Fig. 4. Both gentle and harsh touch receptor neurons can distinguish the magnitude of applied mechanical stimulation. (A) ALM responses to anterior touch with 1 s and diverse pressures (15 psi: n = 9, 20 psi: n = 7, 25 psi: n = 10). (B) PVD responses to posterior touch with 1 s and diverse pressures (25 psi: n = 5, 35 psi: n = 13, 45 psi: n = 5). (C) Maximum calcium responses of ALM and PVD to a variety of applied pressures. (D) AVM responses of wild-type and mec-4 (e1611 and u253) mutants to anterior gentle touch (1 s and 15 psi, WT: n = 11, mec-4 (e1611): n = 7, mec-4 (u253): n = 15). (E) AVM responses of wild-type and mec-4 (e1611 and u253) mutants to anterior harsh touch (1 s and 35 psi, WT: n = 7, mec-4 (e1611): n = 5, mec-4 (u253): n = 13). (F) Maximum calcium responses of wild-type and mec-4 mutant animals (Kruskal–Wallis test, *p < 0.05, **p < 0.01, n.s. is non-significant). (A–F) All worms in these experiments were cultured 18–22 h after hatching.
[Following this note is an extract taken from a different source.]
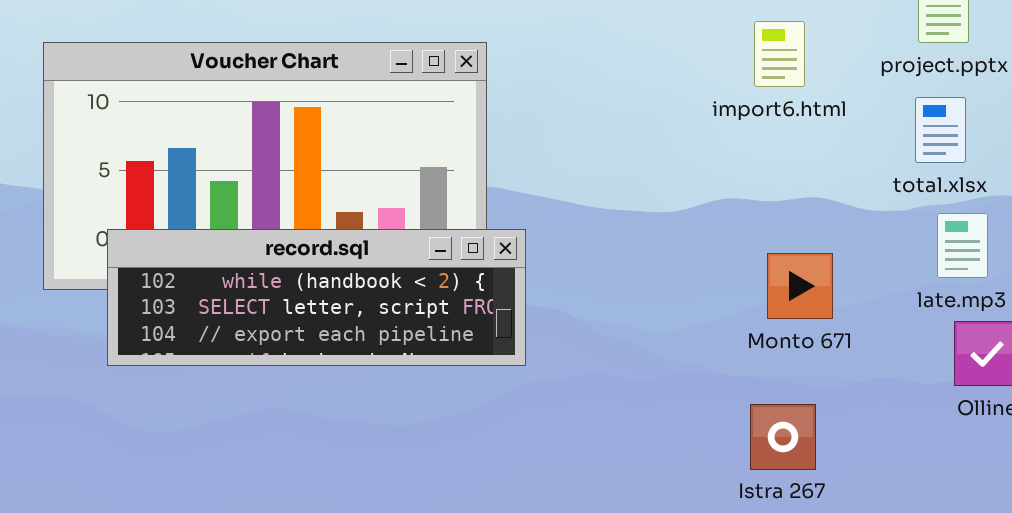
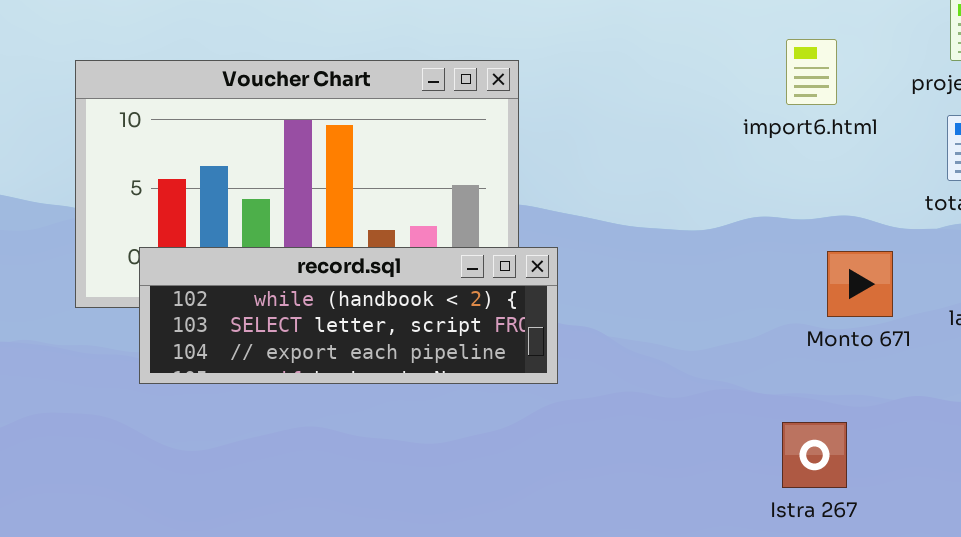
Monto 671: [767,253,833,319] -> [827,251,893,317], moved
Fig. 5. Worms in the L2 lethargus state show drastically reduced neural responsiveness to mechanical stimulation. (A) Simplified circuit diagram showing two mechanosensory neurons connecting to AVA command interneuron to backward locomotion behavior. (B–D) Average traces of calcium responses of L2 and L2 lethargus worms in (B) ALM (L2: n = 19, L2 lethargus: n = 9), (C) AVM (L2: n = 19, L2 lethargus: n = 15), and (D) AVA (L2: n = 15, L2 lethargus: n = 13) to 1 s anterior touch with 50 psi. (E) Maximum calcium responses of L2 and L2 lethargus worms (Kruskal–Wallis test, *p < 0.05, **p < 0.01, ***p < 0.001, ****p < 0.001). (B–E) All worms in these experiments were cultured either for 18–22 h for L2 or 24–25 h for L2 lethargus. Error bars represent SEM.